__Problem details__: Print every line of the entries below, keeping each one unchanged.

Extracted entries
-=-=-
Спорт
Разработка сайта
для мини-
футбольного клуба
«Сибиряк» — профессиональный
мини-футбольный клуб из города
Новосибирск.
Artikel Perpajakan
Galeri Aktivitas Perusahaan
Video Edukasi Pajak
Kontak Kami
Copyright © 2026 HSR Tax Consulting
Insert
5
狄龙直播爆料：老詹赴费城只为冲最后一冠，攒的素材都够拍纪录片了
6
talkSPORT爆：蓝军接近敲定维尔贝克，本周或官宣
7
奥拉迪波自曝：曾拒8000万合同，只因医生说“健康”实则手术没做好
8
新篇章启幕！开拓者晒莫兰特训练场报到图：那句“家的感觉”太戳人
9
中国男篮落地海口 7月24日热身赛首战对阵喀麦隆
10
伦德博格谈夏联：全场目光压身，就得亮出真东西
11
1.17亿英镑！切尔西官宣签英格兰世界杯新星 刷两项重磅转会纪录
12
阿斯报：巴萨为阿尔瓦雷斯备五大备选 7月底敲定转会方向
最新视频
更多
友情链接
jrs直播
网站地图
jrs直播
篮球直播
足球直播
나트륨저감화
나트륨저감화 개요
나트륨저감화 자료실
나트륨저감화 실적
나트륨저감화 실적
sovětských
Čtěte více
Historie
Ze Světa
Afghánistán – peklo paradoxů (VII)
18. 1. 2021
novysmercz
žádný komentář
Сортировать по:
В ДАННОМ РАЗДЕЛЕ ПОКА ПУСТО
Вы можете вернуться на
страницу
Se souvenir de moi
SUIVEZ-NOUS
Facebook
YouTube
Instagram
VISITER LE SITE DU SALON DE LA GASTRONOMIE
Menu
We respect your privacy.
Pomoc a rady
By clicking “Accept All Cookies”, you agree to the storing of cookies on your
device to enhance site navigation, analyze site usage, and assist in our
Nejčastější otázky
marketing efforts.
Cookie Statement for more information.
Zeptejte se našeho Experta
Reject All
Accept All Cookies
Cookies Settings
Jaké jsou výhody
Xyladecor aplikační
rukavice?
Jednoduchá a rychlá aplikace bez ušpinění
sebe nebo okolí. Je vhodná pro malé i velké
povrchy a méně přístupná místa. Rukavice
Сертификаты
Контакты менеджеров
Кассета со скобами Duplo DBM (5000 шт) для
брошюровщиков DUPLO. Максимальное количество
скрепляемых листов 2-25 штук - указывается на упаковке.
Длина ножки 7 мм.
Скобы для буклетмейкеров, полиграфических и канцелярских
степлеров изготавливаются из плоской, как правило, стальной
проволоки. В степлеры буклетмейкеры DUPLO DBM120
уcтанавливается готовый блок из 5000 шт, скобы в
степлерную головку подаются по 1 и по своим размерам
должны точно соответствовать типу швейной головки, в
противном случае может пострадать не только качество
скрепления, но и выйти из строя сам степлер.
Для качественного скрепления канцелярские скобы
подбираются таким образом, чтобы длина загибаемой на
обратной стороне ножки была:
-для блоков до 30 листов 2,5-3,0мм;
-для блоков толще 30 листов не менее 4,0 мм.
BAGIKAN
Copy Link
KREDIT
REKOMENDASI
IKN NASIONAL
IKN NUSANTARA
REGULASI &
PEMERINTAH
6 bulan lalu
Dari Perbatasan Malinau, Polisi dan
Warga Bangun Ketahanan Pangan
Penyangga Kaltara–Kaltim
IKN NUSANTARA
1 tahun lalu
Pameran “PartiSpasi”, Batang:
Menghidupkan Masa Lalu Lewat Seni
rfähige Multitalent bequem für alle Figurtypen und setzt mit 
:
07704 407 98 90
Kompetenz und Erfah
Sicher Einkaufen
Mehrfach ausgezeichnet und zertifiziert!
-=-=-
__Solution for this exercise__:
Спорт
Разработка сайта
для мини-
футбольного клуба
«Сибиряк» — профессиональный
мини-футбольный клуб из города
Новосибирск.
Artikel Perpajakan
Galeri Aktivitas Perusahaan
Video Edukasi Pajak
Kontak Kami
Copyright © 2026 HSR Tax Consulting
Insert
5
狄龙直播爆料：老詹赴费城只为冲最后一冠，攒的素材都够拍纪录片了
6
talkSPORT爆：蓝军接近敲定维尔贝克，本周或官宣
7
奥拉迪波自曝：曾拒8000万合同，只因医生说“健康”实则手术没做好
8
新篇章启幕！开拓者晒莫兰特训练场报到图：那句“家的感觉”太戳人
9
中国男篮落地海口 7月24日热身赛首战对阵喀麦隆
10
伦德博格谈夏联：全场目光压身，就得亮出真东西
11
1.17亿英镑！切尔西官宣签英格兰世界杯新星 刷两项重磅转会纪录
12
阿斯报：巴萨为阿尔瓦雷斯备五大备选 7月底敲定转会方向
最新视频
更多
友情链接
jrs直播
网站地图
jrs直播
篮球直播
足球直播
나트륨저감화
나트륨저감화 개요
나트륨저감화 자료실
나트륨저감화 실적
나트륨저감화 실적
sovětských
Čtěte více
Historie
Ze Světa
Afghánistán – peklo paradoxů (VII)
18. 1. 2021
novysmercz
žádný komentář
Сортировать по:
В ДАННОМ РАЗДЕЛЕ ПОКА ПУСТО
Вы можете вернуться на
страницу
Se souvenir de moi
SUIVEZ-NOUS
Facebook
YouTube
Instagram
VISITER LE SITE DU SALON DE LA GASTRONOMIE
Menu
We respect your privacy.
Pomoc a rady
By clicking “Accept All Cookies”, you agree to the storing of cookies on your
device to enhance site navigation, analyze site usage, and assist in our
Nejčastější otázky
marketing efforts.
Cookie Statement for more information.
Zeptejte se našeho Experta
Reject All
Accept All Cookies
Cookies Settings
Jaké jsou výhody
Xyladecor aplikační
rukavice?
Jednoduchá a rychlá aplikace bez ušpinění
sebe nebo okolí. Je vhodná pro malé i velké
povrchy a méně přístupná místa. Rukavice
Сертификаты
Контакты менеджеров
Кассета со скобами Duplo DBM (5000 шт) для
брошюровщиков DUPLO. Максимальное количество
скрепляемых листов 2-25 штук - указывается на упаковке.
Длина ножки 7 мм.
Скобы для буклетмейкеров, полиграфических и канцелярских
степлеров изготавливаются из плоской, как правило, стальной
проволоки. В степлеры буклетмейкеры DUPLO DBM120
уcтанавливается готовый блок из 5000 шт, скобы в
степлерную головку подаются по 1 и по своим размерам
должны точно соответствовать типу швейной головки, в
противном случае может пострадать не только качество
скрепления, но и выйти из строя сам степлер.
Для качественного скрепления канцелярские скобы
подбираются таким образом, чтобы длина загибаемой на
обратной стороне ножки была:
-для блоков до 30 листов 2,5-3,0мм;
-для блоков толще 30 листов не менее 4,0 мм.
BAGIKAN
Copy Link
KREDIT
REKOMENDASI
IKN NASIONAL
IKN NUSANTARA
REGULASI &
PEMERINTAH
6 bulan lalu
Dari Perbatasan Malinau, Polisi dan
Warga Bangun Ketahanan Pangan
Penyangga Kaltara–Kaltim
IKN NUSANTARA
1 tahun lalu
Pameran “PartiSpasi”, Batang:
Menghidupkan Masa Lalu Lewat Seni
rfähige Multitalent bequem für alle Figurtypen und setzt mit 
:
07704 407 98 90
Kompetenz und Erfah
Sicher Einkaufen
Mehrfach ausgezeichnet und zertifiziert!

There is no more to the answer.